Qui aller voir ? Les offices de tourisme, les médiathèques – bibliothèques, les mairies, les restaurants, certains locaux d’entreprise, … Ça a marché pour la bibliothèque de mon village, c’était génial ! J’ai gagné 3 grammes et demi de notoriété publique et je suis depuis devenu le photographe officiel du club de judo de ma fille.
Et pour 2015 (ou 2016 !) j’ai le projet de solliciter l’office du tourisme flambant neuf de chez moi pour leur proposer mon futur projet (les queues de renards ?)
Votre serviteur dans ses oeuvres :-)
Raison #3 : faire un livre
Editer un beau livre photo est à la portée de tout le monde. C’est une sacrée chance que nous offre internet : celle de pouvoir s’auto-éditer à moindre frais. Les sites internet à proposer ce type de service sont nombreux. Le plus connu est Blurb. Ce site d’édition de livre est très connu et a deux gros avantages : il est en français et il permet de vendre son livre. Après l’avoir bien entendu créé ! La vente direct depuis le site Blurb ou carrément la vente via Amazon ! Beaucoup de choses sont possibles et c’est très motivant.

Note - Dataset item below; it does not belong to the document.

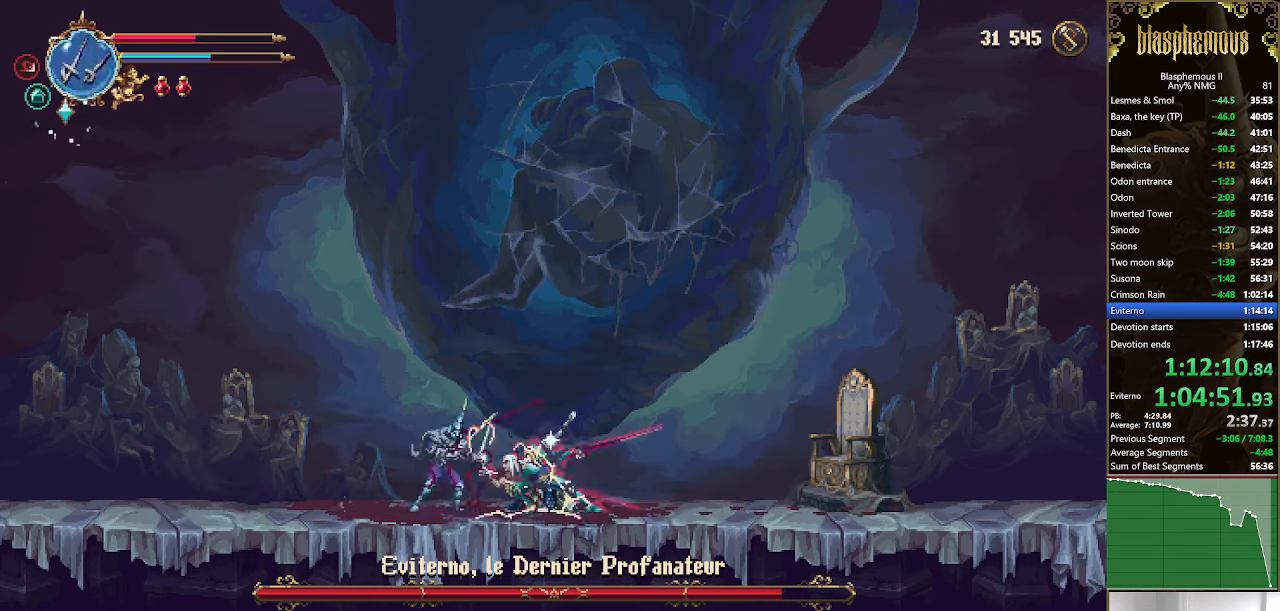
{"buttons": [], "left_stick": "center", "right_stick": "center", "events": [[33, "R1", "down"], [133, "R1", "up"], [200, "R1", "down"], [300, "R1", "up"]]}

En farfouillant sur le net j’ai dégotté celui-ci : bobbooks. Bon, ça à l’air très sérieux, ils peuvent envoyer partout dans le monde mais … c’est exclusivement dans la langue de Shakespear. Avis aux courageux anglophiles ?
La page d’accueil du site Blurb
La page d’accueil du site Bob Books
Raison #4 : Pour avoir tout un tas de nouveaux copains
Allez, celle-ci, elle est un peu tiré par les cheveux … quoique !
La photographie animalière est une activité 95 % du temps solitaire. Alors que diriez-vous d’avoir plein de nouveaux copains pour vous accompagner ? Bon, par contre, leur amitié et leur confiance est très, très difficile à obtenir. Mais une fois que c’est bon, ils vous le rendent au centuple.
Vous avez deviné de qui je parle ? Des animaux bien sûr ! Et devinez quoi, gagner la confiance des sujets que vous suivez vous permettra d’observer des comportements rares. Vous pensez déjà à la proximité que vous aurez avec votre sujet. C’est un plus indéniable. Mais, je vous l’ai dit, c’est surtout avoir la possibilité d’immortaliser des attitudes exceptionnelles.
Ma nouvelle copine ! :-)
Quels thèmes pour un projet photo ?
Trouver une idée de projet n’appartient qu’à vous. Vos affinités avec telle ou telle espèce, votre environnement, votre budget, seront, entre autres, autant de contraintes à prendre en compte.
Ceci étant dit, voici tout de même quelques idées de projet. À creuser évidemment.
Idée #1 : Se concentrer sur une seule espèce
Je l’ai fait avec les lapins de garenne. On peut le faire avec n’importe quelle autre espèce animale. Attention cependant. Autant revenir quasi quotidiennement dans une garenne ne pose, à priori, pas de problèmes éthiques, autant jeter son dévolu sur une espèce protégée et en danger peut-être plus problématique. Je pense au fameux Tétra-Lyre par exemple.
Enfin, dites-vous que plus une espèce est commune et accessible au plus grand nombre, plus vous serez face à un beau challenge ! Je souhaite bon courage au photographe dont le projet serait : la mésange bleu à la mangeoire l’hiver. C’est possible de sortir du lot avec ça, mais va falloir se creuser la tête !
Idée #2 : Se concentrer sur un lieu en particulier
L’orientation vers ce type de projet sera évidement fait en fonction de votre lieu d’habitation. Ça pourrait être quelque chose comme : photographier les canards sauvages dans les rivières de Champagne (euh … la région hein !!! )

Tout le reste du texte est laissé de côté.